Another strength to this film are the secondary characters. Rose’s prissy, eye-rolling, sarcastically unsympathetic roommate (Zoe Kazan) ends up with the stoner blind guy. Ha! It’s just another delightful quirk in this defiant film where apathy and under-achievement are treated as virtues and perfection is the problem to be overcome. Finally: a romantic comedy with mutually flawed lovers, where no sacrifice or self-improvement is necessary for them to win happiness and each other.

HelenHighly Votes Yes
HelenHighly Votes Yes

Just to be fair, I will say that there are a few small spots where the script veers into impossible interactions – stupid things that could or would never actually be said. These mini-moments wouldn’t stand out so much if all the other moments in the script were not so true and all the other lines were not so witty. I am not usually a great lover of comedies, and the fact that I am calling this film One of the Best of Tribeca 2016 means it is truly something special. Unfortunately, my opinion doesn’t count for much, and this film may not get a broad theatrical release, so keep an eye out at your local art theater and on television.

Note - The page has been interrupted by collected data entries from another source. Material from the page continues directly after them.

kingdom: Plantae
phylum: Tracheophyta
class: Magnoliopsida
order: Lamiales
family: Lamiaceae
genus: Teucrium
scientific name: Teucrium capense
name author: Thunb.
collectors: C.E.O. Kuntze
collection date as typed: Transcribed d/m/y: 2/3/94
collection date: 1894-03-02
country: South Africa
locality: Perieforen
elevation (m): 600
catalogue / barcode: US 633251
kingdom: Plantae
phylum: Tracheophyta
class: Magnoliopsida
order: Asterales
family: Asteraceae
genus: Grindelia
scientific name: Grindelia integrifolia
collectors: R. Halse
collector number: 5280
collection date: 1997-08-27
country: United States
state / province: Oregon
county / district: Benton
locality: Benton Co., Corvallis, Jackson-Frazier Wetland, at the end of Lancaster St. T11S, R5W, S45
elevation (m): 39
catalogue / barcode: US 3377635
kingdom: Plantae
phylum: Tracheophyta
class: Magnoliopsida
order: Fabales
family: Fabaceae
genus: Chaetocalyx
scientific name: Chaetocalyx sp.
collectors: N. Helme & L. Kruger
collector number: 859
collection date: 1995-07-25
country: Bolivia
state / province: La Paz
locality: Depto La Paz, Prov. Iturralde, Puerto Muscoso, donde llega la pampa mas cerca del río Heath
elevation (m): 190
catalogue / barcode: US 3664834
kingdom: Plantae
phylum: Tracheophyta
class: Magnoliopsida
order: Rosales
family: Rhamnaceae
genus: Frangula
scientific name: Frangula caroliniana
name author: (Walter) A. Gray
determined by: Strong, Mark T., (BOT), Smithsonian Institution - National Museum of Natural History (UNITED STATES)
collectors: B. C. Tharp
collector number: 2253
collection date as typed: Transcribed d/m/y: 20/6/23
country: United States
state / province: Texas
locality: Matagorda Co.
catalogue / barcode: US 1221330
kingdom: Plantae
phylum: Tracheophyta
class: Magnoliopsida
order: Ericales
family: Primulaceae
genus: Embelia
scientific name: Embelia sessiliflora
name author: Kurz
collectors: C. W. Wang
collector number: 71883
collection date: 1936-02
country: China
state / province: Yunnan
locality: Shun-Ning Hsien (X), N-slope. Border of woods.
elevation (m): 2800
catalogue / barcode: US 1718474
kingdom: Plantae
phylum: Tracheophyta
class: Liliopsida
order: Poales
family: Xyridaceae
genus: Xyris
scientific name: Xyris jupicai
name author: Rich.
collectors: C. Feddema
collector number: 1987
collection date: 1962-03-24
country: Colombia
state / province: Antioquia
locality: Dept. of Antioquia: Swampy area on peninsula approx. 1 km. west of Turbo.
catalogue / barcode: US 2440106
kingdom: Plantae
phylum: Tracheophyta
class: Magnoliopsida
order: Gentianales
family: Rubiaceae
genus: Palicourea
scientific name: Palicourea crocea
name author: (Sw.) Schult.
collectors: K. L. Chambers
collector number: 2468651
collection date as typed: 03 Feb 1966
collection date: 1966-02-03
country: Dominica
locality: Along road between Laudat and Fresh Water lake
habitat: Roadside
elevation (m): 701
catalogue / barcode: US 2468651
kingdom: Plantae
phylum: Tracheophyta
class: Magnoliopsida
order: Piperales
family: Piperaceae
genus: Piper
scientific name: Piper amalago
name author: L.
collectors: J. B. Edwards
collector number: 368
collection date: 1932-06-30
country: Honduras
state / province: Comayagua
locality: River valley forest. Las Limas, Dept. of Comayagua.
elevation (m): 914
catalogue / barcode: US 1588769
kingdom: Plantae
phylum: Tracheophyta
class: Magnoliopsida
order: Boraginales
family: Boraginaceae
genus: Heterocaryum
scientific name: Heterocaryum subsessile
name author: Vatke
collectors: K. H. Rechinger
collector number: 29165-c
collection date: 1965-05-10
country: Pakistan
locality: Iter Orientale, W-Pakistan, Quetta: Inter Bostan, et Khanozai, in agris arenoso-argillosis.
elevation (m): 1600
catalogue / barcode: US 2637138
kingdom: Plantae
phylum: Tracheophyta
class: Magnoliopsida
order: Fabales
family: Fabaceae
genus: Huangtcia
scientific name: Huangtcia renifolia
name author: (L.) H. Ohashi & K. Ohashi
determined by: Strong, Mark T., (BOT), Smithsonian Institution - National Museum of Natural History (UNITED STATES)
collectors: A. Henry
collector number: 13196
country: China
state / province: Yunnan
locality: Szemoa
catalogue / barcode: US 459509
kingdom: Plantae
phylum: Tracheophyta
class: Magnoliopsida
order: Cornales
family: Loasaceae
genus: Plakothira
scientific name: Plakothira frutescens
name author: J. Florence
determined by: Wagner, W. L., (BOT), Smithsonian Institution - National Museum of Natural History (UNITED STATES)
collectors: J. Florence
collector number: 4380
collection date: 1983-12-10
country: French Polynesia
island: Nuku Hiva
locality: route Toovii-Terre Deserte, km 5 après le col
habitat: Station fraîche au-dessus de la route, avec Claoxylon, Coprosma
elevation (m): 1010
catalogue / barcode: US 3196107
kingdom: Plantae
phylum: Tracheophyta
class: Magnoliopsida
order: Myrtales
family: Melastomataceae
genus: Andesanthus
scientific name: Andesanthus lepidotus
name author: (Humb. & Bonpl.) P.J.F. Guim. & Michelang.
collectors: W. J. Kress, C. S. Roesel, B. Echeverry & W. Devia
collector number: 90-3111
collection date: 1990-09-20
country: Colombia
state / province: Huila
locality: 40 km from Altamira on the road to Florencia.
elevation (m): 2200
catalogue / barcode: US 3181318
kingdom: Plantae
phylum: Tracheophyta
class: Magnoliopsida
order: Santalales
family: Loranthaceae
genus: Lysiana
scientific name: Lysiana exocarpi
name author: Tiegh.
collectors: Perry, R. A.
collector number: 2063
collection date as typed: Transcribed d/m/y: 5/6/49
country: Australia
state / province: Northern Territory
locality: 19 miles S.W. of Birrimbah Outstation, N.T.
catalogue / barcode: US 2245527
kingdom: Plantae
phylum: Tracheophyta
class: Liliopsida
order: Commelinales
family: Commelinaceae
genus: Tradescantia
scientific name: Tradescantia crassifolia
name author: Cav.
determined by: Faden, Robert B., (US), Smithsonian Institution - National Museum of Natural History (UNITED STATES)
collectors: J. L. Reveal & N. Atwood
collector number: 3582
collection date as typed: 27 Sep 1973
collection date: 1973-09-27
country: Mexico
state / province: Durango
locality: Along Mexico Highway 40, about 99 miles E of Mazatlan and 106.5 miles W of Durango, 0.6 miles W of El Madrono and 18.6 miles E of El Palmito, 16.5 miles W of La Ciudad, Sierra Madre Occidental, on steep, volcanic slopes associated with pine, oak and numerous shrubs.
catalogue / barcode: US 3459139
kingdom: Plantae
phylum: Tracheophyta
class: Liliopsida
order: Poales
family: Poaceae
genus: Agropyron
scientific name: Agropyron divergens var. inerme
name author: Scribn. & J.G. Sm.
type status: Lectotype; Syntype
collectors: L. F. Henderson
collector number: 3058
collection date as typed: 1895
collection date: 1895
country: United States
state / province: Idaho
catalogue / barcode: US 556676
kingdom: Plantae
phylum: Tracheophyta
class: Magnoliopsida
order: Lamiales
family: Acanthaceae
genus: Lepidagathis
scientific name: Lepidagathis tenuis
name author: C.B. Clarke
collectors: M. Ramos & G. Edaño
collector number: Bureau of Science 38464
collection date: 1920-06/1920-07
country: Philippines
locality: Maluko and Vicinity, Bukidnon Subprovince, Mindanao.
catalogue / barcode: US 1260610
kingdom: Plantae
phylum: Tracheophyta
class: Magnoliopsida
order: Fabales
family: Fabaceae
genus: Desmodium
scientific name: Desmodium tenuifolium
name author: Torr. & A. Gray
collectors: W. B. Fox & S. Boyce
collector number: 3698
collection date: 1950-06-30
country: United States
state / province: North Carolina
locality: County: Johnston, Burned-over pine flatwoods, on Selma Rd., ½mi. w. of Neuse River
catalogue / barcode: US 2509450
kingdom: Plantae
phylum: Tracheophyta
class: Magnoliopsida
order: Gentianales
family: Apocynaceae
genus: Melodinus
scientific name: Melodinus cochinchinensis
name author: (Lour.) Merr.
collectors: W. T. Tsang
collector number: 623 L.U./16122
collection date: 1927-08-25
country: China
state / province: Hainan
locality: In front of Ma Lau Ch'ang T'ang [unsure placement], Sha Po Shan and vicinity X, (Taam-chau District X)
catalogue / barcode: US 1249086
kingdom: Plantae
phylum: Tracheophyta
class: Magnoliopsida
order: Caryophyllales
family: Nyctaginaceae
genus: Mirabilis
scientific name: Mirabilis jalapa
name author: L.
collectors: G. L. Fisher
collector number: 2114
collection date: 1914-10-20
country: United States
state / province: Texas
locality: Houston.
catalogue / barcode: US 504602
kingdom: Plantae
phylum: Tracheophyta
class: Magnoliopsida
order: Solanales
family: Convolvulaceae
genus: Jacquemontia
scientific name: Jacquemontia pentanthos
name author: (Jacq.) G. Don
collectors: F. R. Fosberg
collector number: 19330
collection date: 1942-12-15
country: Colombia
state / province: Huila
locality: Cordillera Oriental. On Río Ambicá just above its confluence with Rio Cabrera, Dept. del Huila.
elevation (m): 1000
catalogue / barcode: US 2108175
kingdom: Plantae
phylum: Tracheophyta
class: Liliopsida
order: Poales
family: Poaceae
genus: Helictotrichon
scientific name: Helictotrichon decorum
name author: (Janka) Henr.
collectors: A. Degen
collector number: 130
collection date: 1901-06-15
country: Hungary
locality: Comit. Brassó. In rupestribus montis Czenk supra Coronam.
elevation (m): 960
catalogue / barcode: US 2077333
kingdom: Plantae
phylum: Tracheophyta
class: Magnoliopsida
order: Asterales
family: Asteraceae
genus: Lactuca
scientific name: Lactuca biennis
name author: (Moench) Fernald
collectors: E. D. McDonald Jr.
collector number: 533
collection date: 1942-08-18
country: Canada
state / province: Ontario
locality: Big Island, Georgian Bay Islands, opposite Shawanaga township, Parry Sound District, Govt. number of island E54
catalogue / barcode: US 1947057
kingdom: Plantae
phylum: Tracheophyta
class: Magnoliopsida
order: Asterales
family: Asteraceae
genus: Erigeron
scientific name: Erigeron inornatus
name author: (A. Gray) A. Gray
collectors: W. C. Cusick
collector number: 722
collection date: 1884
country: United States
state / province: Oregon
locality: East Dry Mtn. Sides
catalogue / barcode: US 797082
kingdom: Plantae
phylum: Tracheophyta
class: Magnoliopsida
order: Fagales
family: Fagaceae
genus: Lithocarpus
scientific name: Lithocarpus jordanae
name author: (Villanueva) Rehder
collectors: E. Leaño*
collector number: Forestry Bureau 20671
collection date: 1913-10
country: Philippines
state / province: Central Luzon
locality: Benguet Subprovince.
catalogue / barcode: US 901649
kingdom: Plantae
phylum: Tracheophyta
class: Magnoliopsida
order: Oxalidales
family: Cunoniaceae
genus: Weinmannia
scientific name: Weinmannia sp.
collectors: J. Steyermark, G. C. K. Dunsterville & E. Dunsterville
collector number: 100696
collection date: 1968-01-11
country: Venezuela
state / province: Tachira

News Update: Starz is nearing a deal to pick up Sophie Goodhart’s SXSW premiere My Blind BrotherVariety reports. The outlet shares that the acquisition “will likely be the biggest sale out of this year’s South by Southwest” and is estimated to be in the low seven-figure range. The comedy was reportedly the subject of a bidding war among distributors like Netflix, The Orchard, Sony and Gravitas Ventures.